7. The method of claim 2, wherein, The process of perturbing the pump's rotational speed to obtain micro-perturbation response characteristics includes: Initialize the speed disturbance parameters, which include the speed disturbance amplitude and the speed disturbance duration; Based on the pump operating condition data and pump performance curve, calculate the pump efficiency and suction pressure; If the pump efficiency is less than a preset critical efficiency threshold, or the suction pressure is less than a preset cavitation risk pressure threshold, the speed disturbance parameter is adjusted to reduce the speed disturbance amplitude and prolong the speed disturbance duration. Based on the adjusted speed disturbance parameters, the water pump is subjected to speed disturbance processing to obtain the micro-disturbance response characteristics.
8. The method of claim 2, wherein, The step of validating the dynamic response reference model after local adjustment based on the perturbation response characteristics, and obtaining the validity verification result, includes: Acquire sensor readings before and after the speed disturbance; The sensor calibration drift is evaluated based on the sensor readings before and after the speed disturbance.
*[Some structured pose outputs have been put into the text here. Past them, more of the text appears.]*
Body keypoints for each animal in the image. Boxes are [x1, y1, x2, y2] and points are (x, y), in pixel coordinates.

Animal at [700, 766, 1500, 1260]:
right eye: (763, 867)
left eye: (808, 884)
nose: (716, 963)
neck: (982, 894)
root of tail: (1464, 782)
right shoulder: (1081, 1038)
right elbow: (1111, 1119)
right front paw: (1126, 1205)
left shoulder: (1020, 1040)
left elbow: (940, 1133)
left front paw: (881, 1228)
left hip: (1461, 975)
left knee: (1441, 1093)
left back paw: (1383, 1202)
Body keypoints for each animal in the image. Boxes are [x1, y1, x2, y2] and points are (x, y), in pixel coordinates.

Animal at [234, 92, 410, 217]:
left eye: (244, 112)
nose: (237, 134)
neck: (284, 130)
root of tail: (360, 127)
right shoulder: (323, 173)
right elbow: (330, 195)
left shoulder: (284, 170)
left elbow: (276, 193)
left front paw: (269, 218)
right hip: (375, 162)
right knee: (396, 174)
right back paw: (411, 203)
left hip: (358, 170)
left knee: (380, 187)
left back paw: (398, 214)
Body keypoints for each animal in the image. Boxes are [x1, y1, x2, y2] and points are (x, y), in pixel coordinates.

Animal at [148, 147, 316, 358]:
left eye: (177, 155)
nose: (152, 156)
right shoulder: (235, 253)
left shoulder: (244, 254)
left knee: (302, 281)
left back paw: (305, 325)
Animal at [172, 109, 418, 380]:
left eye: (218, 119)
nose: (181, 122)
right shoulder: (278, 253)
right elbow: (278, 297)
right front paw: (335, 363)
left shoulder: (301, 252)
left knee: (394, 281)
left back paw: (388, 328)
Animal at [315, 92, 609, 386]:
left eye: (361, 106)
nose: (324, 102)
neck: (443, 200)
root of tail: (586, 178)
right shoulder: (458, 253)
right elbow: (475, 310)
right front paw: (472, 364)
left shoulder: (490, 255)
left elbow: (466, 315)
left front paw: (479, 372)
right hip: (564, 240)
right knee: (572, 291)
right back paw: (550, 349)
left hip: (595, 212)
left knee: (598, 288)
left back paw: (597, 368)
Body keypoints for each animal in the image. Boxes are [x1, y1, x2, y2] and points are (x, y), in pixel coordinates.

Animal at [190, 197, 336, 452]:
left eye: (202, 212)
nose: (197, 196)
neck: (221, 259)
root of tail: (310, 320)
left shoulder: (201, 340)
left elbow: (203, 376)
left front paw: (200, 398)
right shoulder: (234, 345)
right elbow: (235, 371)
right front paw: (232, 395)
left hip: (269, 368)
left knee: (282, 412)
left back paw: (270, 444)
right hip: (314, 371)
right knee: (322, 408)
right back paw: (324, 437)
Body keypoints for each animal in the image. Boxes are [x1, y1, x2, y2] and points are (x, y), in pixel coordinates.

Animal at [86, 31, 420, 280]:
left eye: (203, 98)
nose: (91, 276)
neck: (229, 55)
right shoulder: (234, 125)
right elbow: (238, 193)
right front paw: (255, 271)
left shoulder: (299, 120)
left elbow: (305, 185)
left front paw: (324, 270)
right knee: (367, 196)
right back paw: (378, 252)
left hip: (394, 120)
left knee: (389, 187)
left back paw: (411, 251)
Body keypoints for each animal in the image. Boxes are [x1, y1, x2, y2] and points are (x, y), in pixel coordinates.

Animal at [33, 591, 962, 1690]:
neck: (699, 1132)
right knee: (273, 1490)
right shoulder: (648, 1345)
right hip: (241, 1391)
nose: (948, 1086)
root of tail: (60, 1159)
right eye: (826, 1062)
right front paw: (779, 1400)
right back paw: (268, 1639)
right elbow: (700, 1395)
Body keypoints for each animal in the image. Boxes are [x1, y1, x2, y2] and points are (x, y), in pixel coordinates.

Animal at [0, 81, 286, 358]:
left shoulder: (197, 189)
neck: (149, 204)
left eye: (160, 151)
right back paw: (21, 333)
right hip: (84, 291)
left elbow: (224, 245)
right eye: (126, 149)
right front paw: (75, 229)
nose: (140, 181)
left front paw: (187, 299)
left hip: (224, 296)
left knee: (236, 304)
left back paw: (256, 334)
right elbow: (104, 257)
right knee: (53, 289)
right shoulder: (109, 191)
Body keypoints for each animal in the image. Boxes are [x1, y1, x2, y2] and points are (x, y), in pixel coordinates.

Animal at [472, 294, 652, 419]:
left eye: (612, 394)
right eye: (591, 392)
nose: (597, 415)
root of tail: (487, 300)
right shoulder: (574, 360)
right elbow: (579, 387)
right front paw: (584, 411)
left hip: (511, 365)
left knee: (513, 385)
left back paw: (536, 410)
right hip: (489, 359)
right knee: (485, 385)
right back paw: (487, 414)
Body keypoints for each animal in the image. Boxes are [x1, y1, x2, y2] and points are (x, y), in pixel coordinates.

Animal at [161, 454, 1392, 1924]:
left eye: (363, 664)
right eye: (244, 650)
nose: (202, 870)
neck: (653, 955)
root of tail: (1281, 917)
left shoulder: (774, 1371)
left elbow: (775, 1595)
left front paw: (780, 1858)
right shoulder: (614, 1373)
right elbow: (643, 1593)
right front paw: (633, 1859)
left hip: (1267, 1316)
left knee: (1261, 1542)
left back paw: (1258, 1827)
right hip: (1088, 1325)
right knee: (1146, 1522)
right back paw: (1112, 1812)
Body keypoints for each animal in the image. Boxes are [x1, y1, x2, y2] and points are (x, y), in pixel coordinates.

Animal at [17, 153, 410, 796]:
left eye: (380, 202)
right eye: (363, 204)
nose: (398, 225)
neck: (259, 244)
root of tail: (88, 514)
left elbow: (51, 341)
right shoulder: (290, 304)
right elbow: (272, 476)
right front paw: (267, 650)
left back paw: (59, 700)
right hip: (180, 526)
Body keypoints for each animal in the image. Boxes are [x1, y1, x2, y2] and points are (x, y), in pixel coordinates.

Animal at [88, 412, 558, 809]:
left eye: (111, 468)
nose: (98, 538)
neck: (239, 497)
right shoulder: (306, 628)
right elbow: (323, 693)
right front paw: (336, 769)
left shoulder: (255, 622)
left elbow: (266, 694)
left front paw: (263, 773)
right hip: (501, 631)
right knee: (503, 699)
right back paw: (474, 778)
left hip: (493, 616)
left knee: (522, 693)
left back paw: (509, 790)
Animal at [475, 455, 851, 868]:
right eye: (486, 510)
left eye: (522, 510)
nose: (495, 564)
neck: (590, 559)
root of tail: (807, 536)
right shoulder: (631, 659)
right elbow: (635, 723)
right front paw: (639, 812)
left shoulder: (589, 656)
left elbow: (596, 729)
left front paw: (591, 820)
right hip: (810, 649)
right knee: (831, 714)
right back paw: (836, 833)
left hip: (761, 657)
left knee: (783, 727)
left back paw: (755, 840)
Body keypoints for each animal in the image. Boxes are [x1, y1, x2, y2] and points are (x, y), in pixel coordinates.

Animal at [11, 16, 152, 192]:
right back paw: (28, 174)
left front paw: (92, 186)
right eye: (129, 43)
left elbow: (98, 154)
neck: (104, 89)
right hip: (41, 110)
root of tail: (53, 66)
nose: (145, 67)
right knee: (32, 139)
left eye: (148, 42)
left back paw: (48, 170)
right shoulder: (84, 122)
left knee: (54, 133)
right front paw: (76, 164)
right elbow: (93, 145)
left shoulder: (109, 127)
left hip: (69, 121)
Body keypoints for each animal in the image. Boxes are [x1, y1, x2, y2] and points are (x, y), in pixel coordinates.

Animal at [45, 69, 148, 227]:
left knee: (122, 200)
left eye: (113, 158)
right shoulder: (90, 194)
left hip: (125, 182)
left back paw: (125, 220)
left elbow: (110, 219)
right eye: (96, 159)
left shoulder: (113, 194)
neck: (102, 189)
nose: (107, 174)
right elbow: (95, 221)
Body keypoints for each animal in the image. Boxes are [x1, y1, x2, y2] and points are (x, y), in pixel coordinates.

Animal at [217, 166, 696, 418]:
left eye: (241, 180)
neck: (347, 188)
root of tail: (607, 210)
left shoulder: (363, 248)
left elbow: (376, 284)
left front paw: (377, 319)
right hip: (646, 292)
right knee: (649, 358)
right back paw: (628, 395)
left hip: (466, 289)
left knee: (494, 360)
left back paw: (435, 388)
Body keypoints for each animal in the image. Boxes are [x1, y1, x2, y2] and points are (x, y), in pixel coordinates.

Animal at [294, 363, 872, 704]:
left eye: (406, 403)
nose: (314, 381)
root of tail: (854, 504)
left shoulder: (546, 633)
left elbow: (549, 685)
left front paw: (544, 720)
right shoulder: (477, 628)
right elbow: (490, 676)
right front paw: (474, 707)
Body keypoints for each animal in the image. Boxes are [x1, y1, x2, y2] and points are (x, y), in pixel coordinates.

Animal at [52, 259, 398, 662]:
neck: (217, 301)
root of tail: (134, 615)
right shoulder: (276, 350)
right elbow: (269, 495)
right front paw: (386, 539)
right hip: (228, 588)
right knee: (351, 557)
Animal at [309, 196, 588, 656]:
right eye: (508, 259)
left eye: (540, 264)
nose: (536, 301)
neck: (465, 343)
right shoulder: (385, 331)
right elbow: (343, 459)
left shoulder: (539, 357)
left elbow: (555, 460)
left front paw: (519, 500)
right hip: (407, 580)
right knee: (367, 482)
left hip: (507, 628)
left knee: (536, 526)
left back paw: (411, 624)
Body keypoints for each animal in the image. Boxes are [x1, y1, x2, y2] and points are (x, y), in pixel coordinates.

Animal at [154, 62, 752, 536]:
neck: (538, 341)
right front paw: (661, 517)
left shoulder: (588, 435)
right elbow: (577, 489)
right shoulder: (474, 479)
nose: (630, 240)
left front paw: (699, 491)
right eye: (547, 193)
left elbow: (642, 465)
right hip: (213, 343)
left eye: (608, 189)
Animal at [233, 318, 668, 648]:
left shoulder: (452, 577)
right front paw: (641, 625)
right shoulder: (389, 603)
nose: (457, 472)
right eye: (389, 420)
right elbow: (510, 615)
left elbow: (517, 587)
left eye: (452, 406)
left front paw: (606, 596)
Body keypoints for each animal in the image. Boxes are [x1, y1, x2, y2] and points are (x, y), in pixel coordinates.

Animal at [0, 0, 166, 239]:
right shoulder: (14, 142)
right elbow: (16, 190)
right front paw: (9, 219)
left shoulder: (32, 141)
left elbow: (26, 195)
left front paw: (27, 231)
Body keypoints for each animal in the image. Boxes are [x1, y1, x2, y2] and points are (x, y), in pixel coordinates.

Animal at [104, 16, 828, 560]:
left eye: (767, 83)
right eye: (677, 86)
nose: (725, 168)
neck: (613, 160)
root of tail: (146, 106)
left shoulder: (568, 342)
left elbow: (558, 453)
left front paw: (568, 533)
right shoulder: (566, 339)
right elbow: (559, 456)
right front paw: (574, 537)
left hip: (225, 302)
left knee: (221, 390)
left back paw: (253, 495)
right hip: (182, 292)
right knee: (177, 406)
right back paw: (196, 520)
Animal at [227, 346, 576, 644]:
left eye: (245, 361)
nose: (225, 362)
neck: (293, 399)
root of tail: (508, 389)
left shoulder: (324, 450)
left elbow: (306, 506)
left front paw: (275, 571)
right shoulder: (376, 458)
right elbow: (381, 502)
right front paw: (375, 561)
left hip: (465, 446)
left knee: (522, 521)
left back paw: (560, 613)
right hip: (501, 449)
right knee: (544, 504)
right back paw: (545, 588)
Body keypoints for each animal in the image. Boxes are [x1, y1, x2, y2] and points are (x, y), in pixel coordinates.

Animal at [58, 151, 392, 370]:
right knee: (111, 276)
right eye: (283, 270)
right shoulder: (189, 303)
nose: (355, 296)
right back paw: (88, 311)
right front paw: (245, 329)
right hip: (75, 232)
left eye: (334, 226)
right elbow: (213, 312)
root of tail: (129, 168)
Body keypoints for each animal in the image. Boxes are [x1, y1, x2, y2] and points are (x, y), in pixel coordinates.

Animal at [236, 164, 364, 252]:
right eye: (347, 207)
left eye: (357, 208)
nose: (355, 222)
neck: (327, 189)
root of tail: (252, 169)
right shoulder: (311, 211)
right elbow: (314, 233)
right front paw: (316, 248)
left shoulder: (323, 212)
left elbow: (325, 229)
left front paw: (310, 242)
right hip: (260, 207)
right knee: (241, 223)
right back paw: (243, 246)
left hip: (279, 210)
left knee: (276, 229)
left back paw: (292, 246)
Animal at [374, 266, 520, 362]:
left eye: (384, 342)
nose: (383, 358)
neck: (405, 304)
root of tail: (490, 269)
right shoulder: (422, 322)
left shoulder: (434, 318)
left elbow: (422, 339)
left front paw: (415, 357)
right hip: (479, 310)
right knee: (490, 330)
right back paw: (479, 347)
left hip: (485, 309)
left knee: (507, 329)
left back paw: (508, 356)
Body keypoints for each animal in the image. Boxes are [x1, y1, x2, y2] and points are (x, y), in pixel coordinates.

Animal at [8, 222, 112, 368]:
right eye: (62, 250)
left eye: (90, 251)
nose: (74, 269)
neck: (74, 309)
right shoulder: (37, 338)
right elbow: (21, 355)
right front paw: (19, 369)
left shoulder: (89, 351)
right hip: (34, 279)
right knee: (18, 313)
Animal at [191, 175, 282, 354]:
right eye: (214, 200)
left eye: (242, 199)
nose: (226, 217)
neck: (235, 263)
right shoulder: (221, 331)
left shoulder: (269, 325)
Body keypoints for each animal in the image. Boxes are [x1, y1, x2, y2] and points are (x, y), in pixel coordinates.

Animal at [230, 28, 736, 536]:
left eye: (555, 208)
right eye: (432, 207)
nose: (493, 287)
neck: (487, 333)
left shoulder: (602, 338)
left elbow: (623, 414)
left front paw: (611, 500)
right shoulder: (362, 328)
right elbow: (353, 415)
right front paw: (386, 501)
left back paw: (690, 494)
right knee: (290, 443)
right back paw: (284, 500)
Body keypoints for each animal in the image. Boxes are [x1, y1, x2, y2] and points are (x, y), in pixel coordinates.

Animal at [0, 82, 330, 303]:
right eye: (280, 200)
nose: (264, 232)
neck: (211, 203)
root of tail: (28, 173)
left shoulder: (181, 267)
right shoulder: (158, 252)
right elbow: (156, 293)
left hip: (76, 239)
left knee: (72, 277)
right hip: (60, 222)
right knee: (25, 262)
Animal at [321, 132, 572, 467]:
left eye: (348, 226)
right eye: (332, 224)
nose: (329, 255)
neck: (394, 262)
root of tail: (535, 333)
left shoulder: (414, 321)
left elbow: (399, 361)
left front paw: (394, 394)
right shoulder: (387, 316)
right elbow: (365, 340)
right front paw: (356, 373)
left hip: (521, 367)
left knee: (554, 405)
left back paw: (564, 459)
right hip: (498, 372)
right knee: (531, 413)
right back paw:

Monitor the proportional relationship between the rate of decrease in pipeline pressure and the rate of change in flow rate during speed disturbances; The aforementioned ratio is compared with historical normal leakage patterns to identify pipeline leakage status; Based on the pump efficiency curve, calculate the efficiency change before and after the speed disturbance; The efficiency change is compared with the dynamic response reference model after local adjustment to identify the degree of pump group efficiency decline. Calculate the total deviation between the perturbation response characteristics and the dynamic response reference model after local adjustment; Based on the sensor calibration drift, the pipeline leakage status, and the degree of efficiency reduction of the pump set, the total deviation is decomposed to obtain multiple deviation components; Based on the multiple deviation components, it is determined whether the total deviation is caused by non-model failure factors, and the validity verification result is obtained.
9. An energy-saving water pump parameter adaptive scheduling system, used to execute the method as described in any one of claims 1-8, characterized in that, include: The data acquisition module is used to collect inverter active power data, pipeline pressure data, pipeline flow data, and motor speed data; The time alignment module is used to perform time alignment processing on the inverter active power data, the pipeline pressure data, the pipeline flow data, and the motor speed data; The response feature extraction module is used to extract response features from the time-aligned pump operating condition data to obtain dynamic response features. The dynamic response features include response delay, rise slope, curve integral, and response sequence. The pump operating condition data includes the inverter active power data, the pipeline pressure data, the pipeline flow data, or the motor speed data. The behavior distortion analysis module is used to perform dynamic behavior distortion analysis based on the dynamic response reference model and the dynamic response characteristics, and obtain the dynamic behavior distortion analysis results. The parameter control module is used to cancel the modification of the pump parameters by the multiplicative correction coefficient if the dynamic behavior distortion analysis result indicates the existence of behavior distortion.